From the InBox…

A few days ago, in “Taking my own advice,” I told you how I used Task Manager to objectively determine that I’ve maxed out my current hardware. It’s time for a new PC.

Several readers had interesting reactions, suggestions, and questions.

For example, App103 wrote:


Before you run out and buy a new computer, perhaps you should try something like:

Process Tamer:

http://www.donationcoder.com/software/mouser/popular-apps/process-tamer

And Process Piglet:
http://www.donationcoder.com/software/mouser/other-windows-apps/process-piglet

I say this because I have multiple computers in my home, one of the oldest of which is an 11 year old Dell Vostro 410, Q6600 CPU, 4GB RAM, uses SATA drives, (multi-boot with WinXP, Win7, Win10, and Xubuntu) and it’s plenty zippy enough for heavy duty work. In fact, it’s more capable than some of the ones I have with 4X the RAM.

And before you go thinking that I don’t do much with my computers other than e-mail and web surfing, I’d like you to know that I have a reputation for working my computers to death, and getting them to do things they shouldn’t be able to do.

Those 2 applications I mentioned can really help.


Reader Bill Zigrang suggested a different, but similar, app:

Re: “Taking my own advice”: Obviously, a new laptop or more RAM are the ideal solutions, but you might give Process Lasso a try to see if it results in better memory utilization. — Zig


And Reader Greg A asked:

May I ask what you’re doing on this laptop when the RAM and CPU are taxed that much?


Answering Greg’s question also addresses the earlier suggestions re: taming processes.

I use virtual PCs (VPCs) to research and answer many reader questions. Over the years, I’ve developed and maintained a library of such VPCs covering all versions of Windows back to Win98; several DOSes; and several Linuxes.

I do my writing on a heavily personalized/modified Win10 setup. When I’m answering a reader question, I’ll try to reproduce their problem on a virtual PC running a clean, unmodified copy of the same OS as the reader; and then work out a solution.

For instance, for my next AskWoody newsletter column, I needed to see how a proposed answer worked on Win10 Pro, Win10 Home, Win8 and Win7. My PC can’t run them all at once but, in routine use, it’s common for my PC to be running two or three VPCs simultaneously, in addition to running itself. Toss in Chrome (my primary browser, with mail, calendar, Keep, and other tabs always open) and Edge (which I use for WordPress-related proofing), Word (which I use for basic composing), a graphics editor, an HTML editor, and a few other things, and you can see why my system has maxed out. It’s genuine overwork!

I could always simply ask the PC to do less, at any given time; I’d work more in serial fashion rather than having many parallel operations going on at once. But that means I’d have to work slower, and my tasks would take much longer.
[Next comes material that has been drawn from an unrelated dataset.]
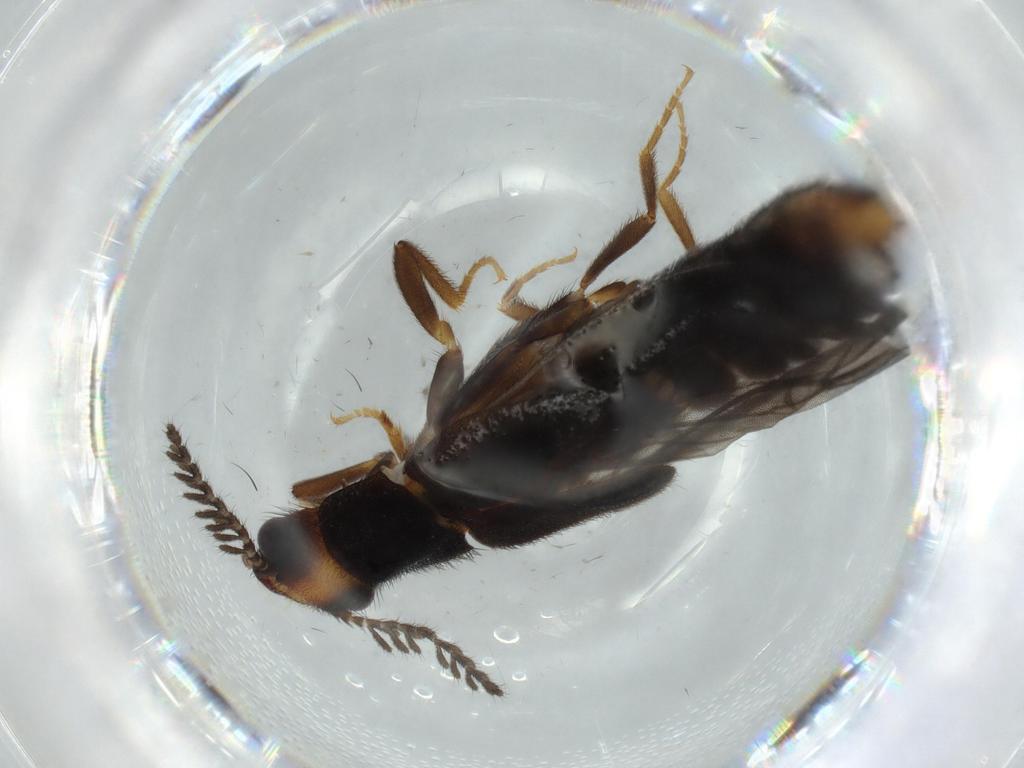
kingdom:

Similarly, the “process tamer” apps — while very cool! — really won’t help in my case. I’m running the stuff I need to do my work; paring back might keep the PC from becoming RAM-starved; and reducing process priorities might keep the UI more responsive; but at the expense of accomplishing less work overall in a given time frame.

Greg, thanks for the question! App103 and Bill, thanks for the suggestions! When a hardware upgrade isn’t an option, those process/memory tamers could be very helpful!